Professor Cochrane holds out hope for the U.S. suggesting, “While the current presidential front-runners are not championing economic growth, House Speaker Paul Ryan and other House members are.” Of course that “foots” with my theme of the past three years that “We are going to elect smarter policymakers and therefore will get smarter policies.” My sense is this is one of the things that has helped fuel the secular bull market since March of 2009 (we were bullish at those March 6, 2009 lows). Recently, however, that secular bullish view has been questioned. Indeed, I have received numerous emails about certain pundits predicting a “market crash” for the equity markets. I would remind investors that these negative nabobs are the same folks who have been predicting Armageddon for years. I debated one such “permabear” at The MoneyShow recently and he hung his hat on the fact that he predicted the 2008 – 2009 debacle. I would note, however, I have known him for over twenty years and he has always been bearish, except on gold. I would also remind you that Dow Theory registered a “sell signal” on November 21, 2007, as well as a “buy signal” near the bottom in 2009. So, if we are going into a bear market (I doubt it) Dow Theory should tell us. Additionally, last week’s weakness brought the S&P 500 (SPX/2057.14) back down to its 2040 – 2050 support zone and left the McClellan Oscillator oversold. Moreover, from the February 11, 2016 low to the April 20, 2016 high the SPX gained roughly 16%, yet sentiment hardly improved. Since that high the SPX has given back a mere 2% and the bearish sentiment has gotten even worse; and, actually accelerated to the downside last week (chart 1). Speaking to my “Trump Tumble” note of last Friday, the good folks at Bespoke also noticed the concurrent stock weakness since the Trump victory (chart 2) as things get curiouser and curiouser.
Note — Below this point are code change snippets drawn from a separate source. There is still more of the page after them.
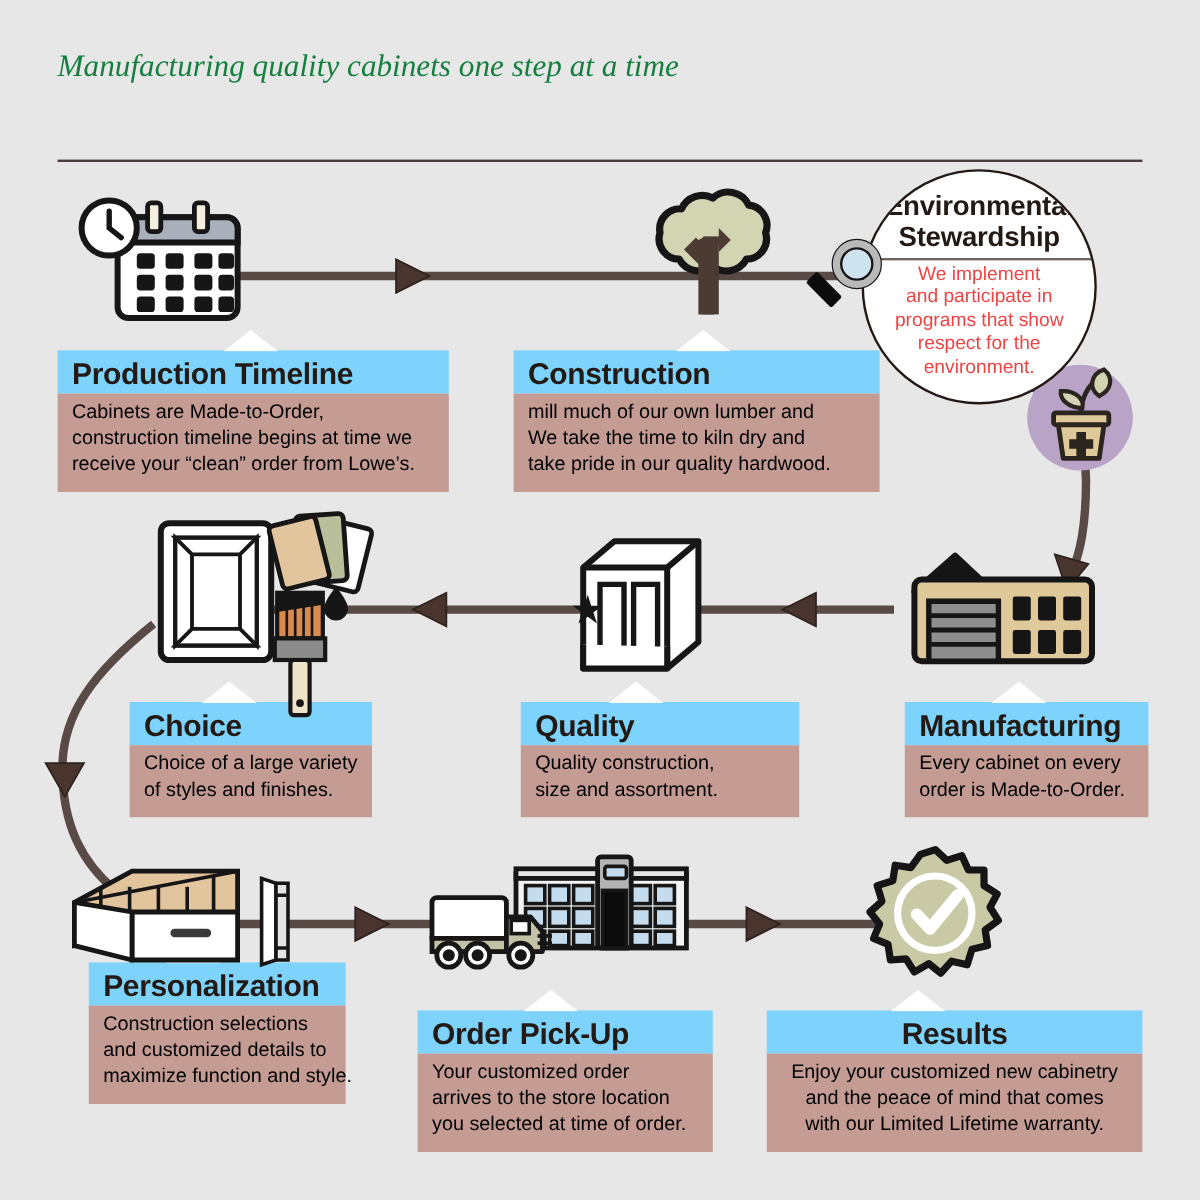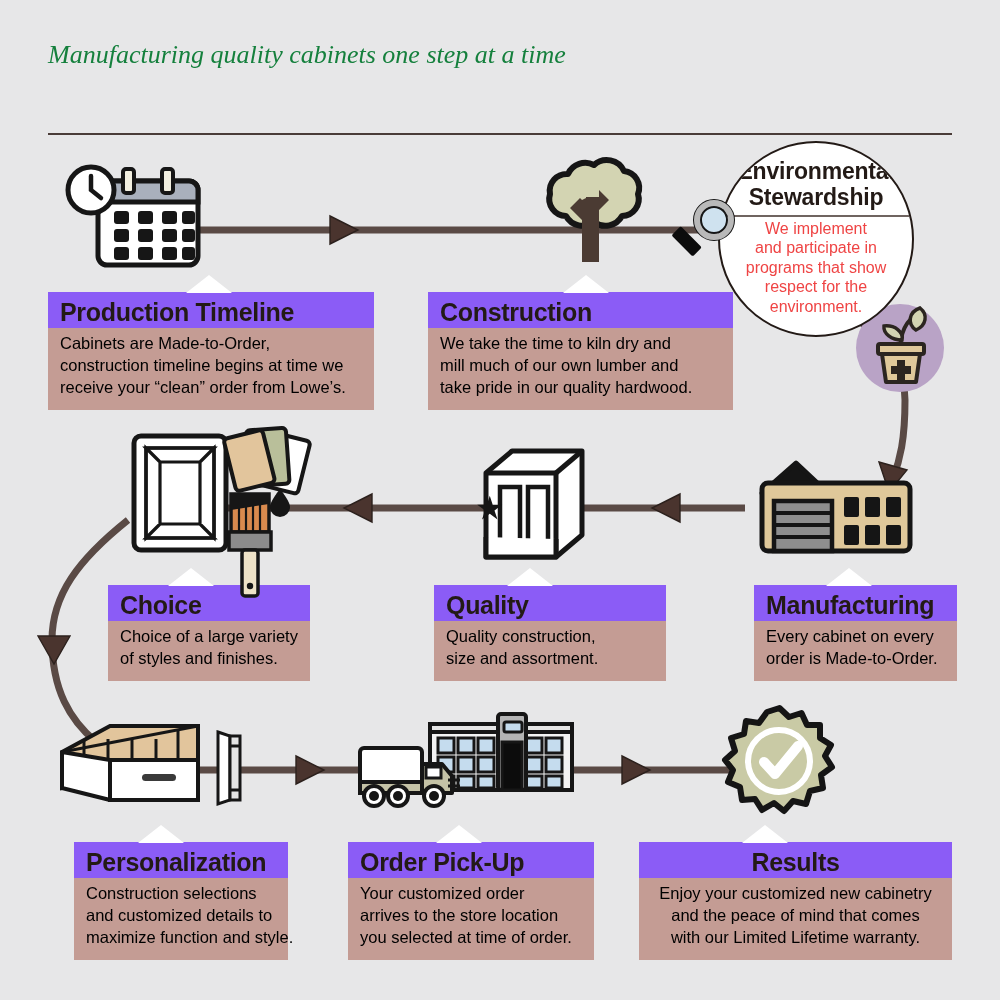--- a/index.html
+++ b/index.html
@@ -39,21 +39,21 @@
   #wires { position:absolute; left:0; top:0; width:1000px; height:1000px; }
 
   
   .card { position:absolute; }
   .card .notch {
     position:absolute; top:-17px; width:46px; height:18px;
     background:#fff;
     clip-path:polygon(50% 0%, 100% 100%, 0% 100%);
   }
   .card .head {
-    background:#8b5cf6;
+    background:#7dd3fc;
     padding:7px 12px 3px 12px;
     color:#231a16;
     font-size:25px;
     font-weight:bold;
     letter-spacing:-.3px;
     line-height:1.05;
     white-space:nowrap;
   }
   .card .body {
     background:#c49c94;
@@ -364,22 +364,22 @@
       <span class="ln">Cabinets are Made-to-Order,</span>
       <span class="ln">construction timeline begins at time we</span>
       <span class="ln">receive your “clean” order  from Lowe’s.</span>
     </div>
   </div>
 
   <div class="card" style="left:428px; top:292px; width:305px;">
     <div class="notch" style="left:135px;"></div>
     <div class="head">Construction</div>
     <div class="body">
+      <span class="ln">mill much of our own lumber and</span>
       <span class="ln">We take the time to kiln dry and</span>
-      <span class="ln">mill much of our own lumber and</span>
       <span class="ln">take pride in our quality hardwood.</span>
     </div>
   </div>
 
   <div class="card" style="left:108px; top:585px; width:202px;">
     <div class="notch" style="left:60px;"></div>
     <div class="head">Choice</div>
     <div class="body">
       <span class="ln">Choice of a large variety</span>
       <span class="ln">of styles and finishes.</span>
@@ -397,21 +397,21 @@
 
   <div class="card" style="left:754px; top:585px; width:203px;">
     <div class="notch" style="left:72px;"></div>
     <div class="head">Manufacturing</div>
     <div class="body">
       <span class="ln">Every cabinet on every</span>
       <span class="ln">order is Made-to-Order.</span>
     </div>
   </div>
 
-  <div class="card" style="left:48px; top:842px; width:240px;padding-left:26px;">
+  <div class="card" style="left:48px; top:802px; width:240px;padding-left:26px;">
     <div class="notch" style="left:90px;"></div>
     <div class="head">Personalization</div>
     <div class="body">
       <span class="ln">Construction selections</span>
       <span class="ln">and customized details to</span>
       <span class="ln">maximize function and style.</span>
     </div>
   </div>
 
   <div class="card" style="left:348px; top:842px; width:246px;">

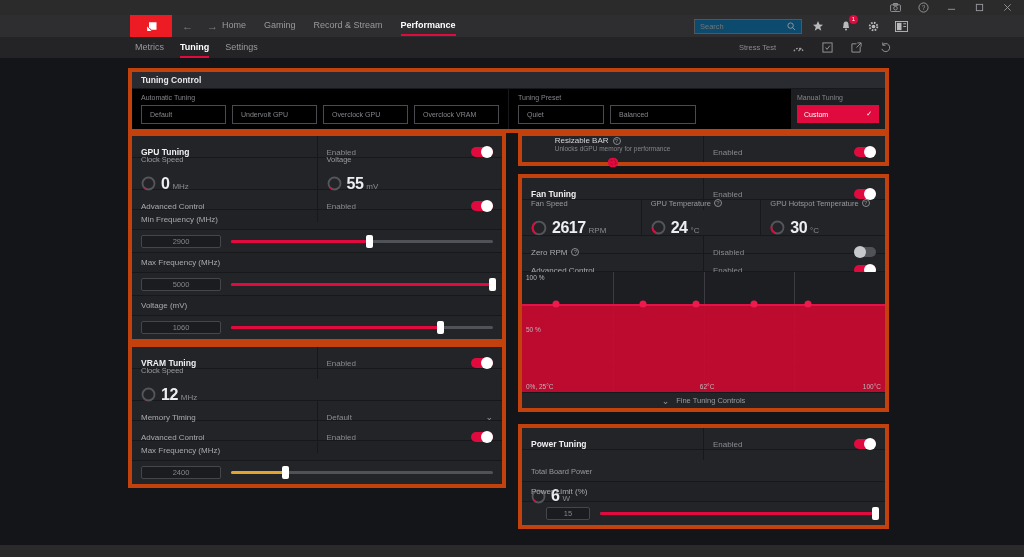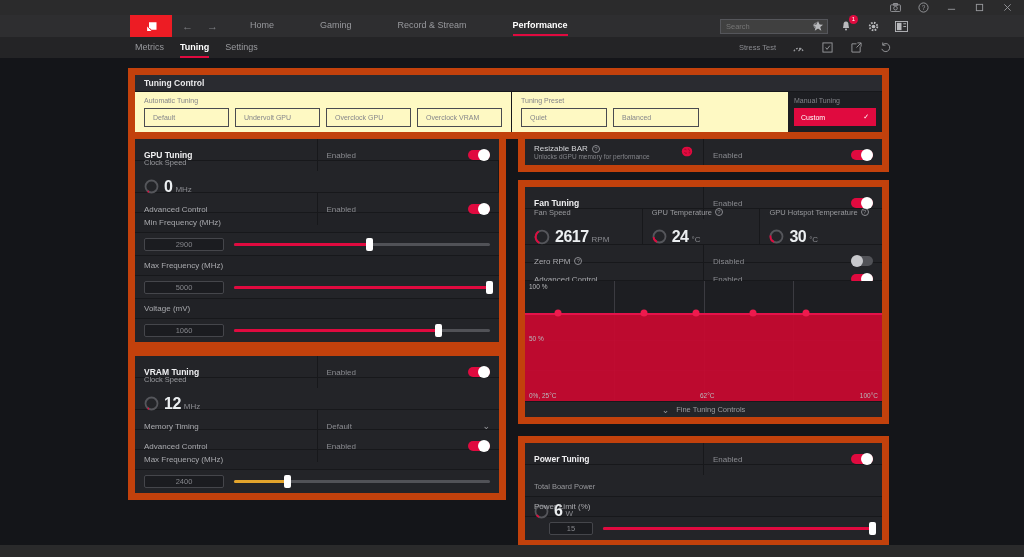--- a/index.html
+++ b/index.html
@@ -12,43 +12,43 @@
     display:flex; justify-content:flex-end; align-items:center; gap:14px; padding-right:10px; }
   .titlebar .wicon { width:14px; height:11px; display:flex; align-items:center; justify-content:center; color:#9a9b9f; }
 
   
   .navbar { position:absolute; top:15px; left:0; width:1024px; height:22px; background:#2e2e30;
     display:flex; align-items:center; }
   .amd-logo { position:absolute; left:130px; top:0; width:42px; height:22px; background:#ED1C24;
     display:flex; align-items:center; justify-content:center; }
   .nav-arrows { position:absolute; left:182px; display:flex; gap:14px; color:#808186; font-size:11px; }
   .nav-items { position:absolute; left:222px; display:flex; gap:18px; font-size:9px; }
-  .nav-item { color:#98999d; padding:4px 0;margin-left:28px; }
+  .nav-item { color:#98999d; padding:4px 0; }
   .nav-item.active { color:#fff; font-weight:bold; border-bottom:2px solid #e00a3f; }
   .searchbox { position:absolute; left:694px; top:4px; width:108px; height:15px; border:1px solid #55565b;
-    display:flex; align-items:center; justify-content:space-between; padding:0 5px; background:#404040;margin-left:26px; }
+    display:flex; align-items:center; justify-content:space-between; padding:0 5px; background:#0c4a6e; }
   .searchbox input { background:transparent; border:none; outline:none; color:#9a9b9f; font-size:7.5px; width:80px;
     font-family:"Liberation Sans", sans-serif; }
   .nav-icons { position:absolute; left:810px; display:flex; gap:13px; align-items:center; }
   .nav-icons .nicon { position:relative; width:15px; height:13px; display:flex; align-items:center; justify-content:center; }
   .badge { position:absolute; top:-5px; right:-5px; min-width:9px; height:9px; border-radius:5px;
     background:#e00a3f; color:#fff; font-size:6px; display:flex; align-items:center; justify-content:center; padding:0 1px; }
 
   
   .subnav { position:absolute; top:37px; left:0; width:1024px; height:21px; background:#242426;
     display:flex; align-items:center; }
   .subnav-items { position:absolute; left:135px; display:flex; gap:16px; font-size:9px; }
   .subnav-item { color:#98999d; padding:4px 0; }
   .subnav-item.active { color:#fff; font-weight:bold; border-bottom:2px solid #e00a3f; }
   .subnav-right { position:absolute; right:132px; display:flex; gap:16px; align-items:center; font-size:7.5px; color:#8a8b90; }
   .subnav-right .sicon { width:13px; height:12px; display:flex; align-items:center; justify-content:center; }
 
   
   .content { position:absolute; top:58px; left:0; width:1024px; height:487px; background:#141519; }
-  .panel { background:#fef9c3; border:7px solid #c2410c; }
+  .panel { background:#000000; border:4px solid #c2410c; }
   .panel-header { background:#2a2b30; height:17px; display:flex; align-items:center; padding:0 9px;
     color:#e8e8ea; font-size:8.5px; font-weight:bold; border-bottom:1px solid #17181b; }
   .row { display:flex; background:#232428; border-bottom:1px solid #17181b; }
   .row:last-child { border-bottom:none; }
   .cell { padding:16px 9px; display:flex; align-items:center; }
   .cell-l { flex:1; border-right:1px solid #17181b; font-size:8px; color:#a9aaae; }
   .cell-r { flex:1; display:flex; align-items:center; justify-content:space-between; font-size:8px; color:#8a8b90; }
   .hdr-title { color:#f0f0f2; font-size:8.5px; font-weight:bold; }
 
   .toggle { width:22px; height:10px; border-radius:5px; position:relative; flex:none; }
@@ -290,20 +290,31 @@
             <span class="mlabel">Clock Speed</span>
             <span class="mval">
               <svg class="gauge" width="15" height="15" viewBox="0 0 20 20">
                   <circle cx="10" cy="10" r="8" fill="none" stroke="#55565b" stroke-width="2.4"></circle>
                   <circle cx="10" cy="10" r="8" fill="none" stroke="#e00a3f" stroke-width="2.4" stroke-dasharray="2 48.3" transform="rotate(115 10 10)"></circle>
                 </svg>
               <span class="num">0</span>
               <span class="unit">MHz</span>
             </span>
           </div>
+          <div class="metric" style="flex:1;">
+            <span class="mlabel">Voltage</span>
+            <span class="mval">
+              <svg class="gauge" width="15" height="15" viewBox="0 0 20 20">
+                  <circle cx="10" cy="10" r="8" fill="none" stroke="#55565b" stroke-width="2.4"></circle>
+                  <circle cx="10" cy="10" r="8" fill="none" stroke="#e00a3f" stroke-width="2.4" stroke-dasharray="3 47.3" transform="rotate(115 10 10)"></circle>
+                </svg>
+              <span class="num">55</span>
+              <span class="unit">mV</span>
+            </span>
+          </div>
         </div>
         <div class="row" style="height:20px;">
           <div class="cell cell-l">Advanced Control</div>
           <div class="cell cell-r">
             <span>Enabled</span>
             <span class="toggle on">
                 <span class="knob"></span>
               </span>
           </div>
         </div>
@@ -384,21 +395,21 @@
               </div>
           </div>
         </div>
       </div>
     </div>
 
     <div class="col-right">
 
       <div class="panel">
         <div class="row" style="height:26px;">
-          <div class="cell-l" style="display:flex; align-items:center; padding:0 9px; gap:5px;">
+          <div class="cell-l" style="display:flex; align-items:center; padding:0 9px; gap:5px;flex-direction:column;">
             <div style="flex:1;">
               <div style="display:flex; align-items:center; gap:4px; font-size:8px; color:#d6d7da;">
                 <span>Resizable BAR</span>
                 <span class="info">?</span>
               </div>
               <div style="font-size:6.5px; color:#84858a;">Unlocks dGPU memory for performance</div>
             </div>
             <span>
               <svg width="14" height="12" viewBox="0 0 16 14">
                   <path d="M8 1 C4 1 2 3 2 6 C2 9 4 12 8 12 C12 12 14 9 14 6 C14 3 12 1 8 1 Z" fill="#e00a3f"></path>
And that’s the way it is on session 60 of the current “buying stampede.”

The call for this week: We have targeted this week as an all-important week according to our models. The ideal pattern would have been for an upside blow-off into mid-May to new all-time highs, but two weeks ago we had to admit that was not going to play out. Therefore, our alternative strategy called for a mild sell-off into mid-May that should re-energize the equity markets’ internal energy and sink a meaningful low. The ideal pattern this week for that to happen would be for an early week decline with the maximum downside at the 1990 – 2000 level. This morning, however, it does not look like that is the pattern we are going to get despite China’s weak import/export data, the falling yen, the burgeoning Panama Papers, North Korea’s expanding nuke program, and Greece’s “gotcha” as the preopening S&P 500 futures are better by 6 points at 5:00 a.m.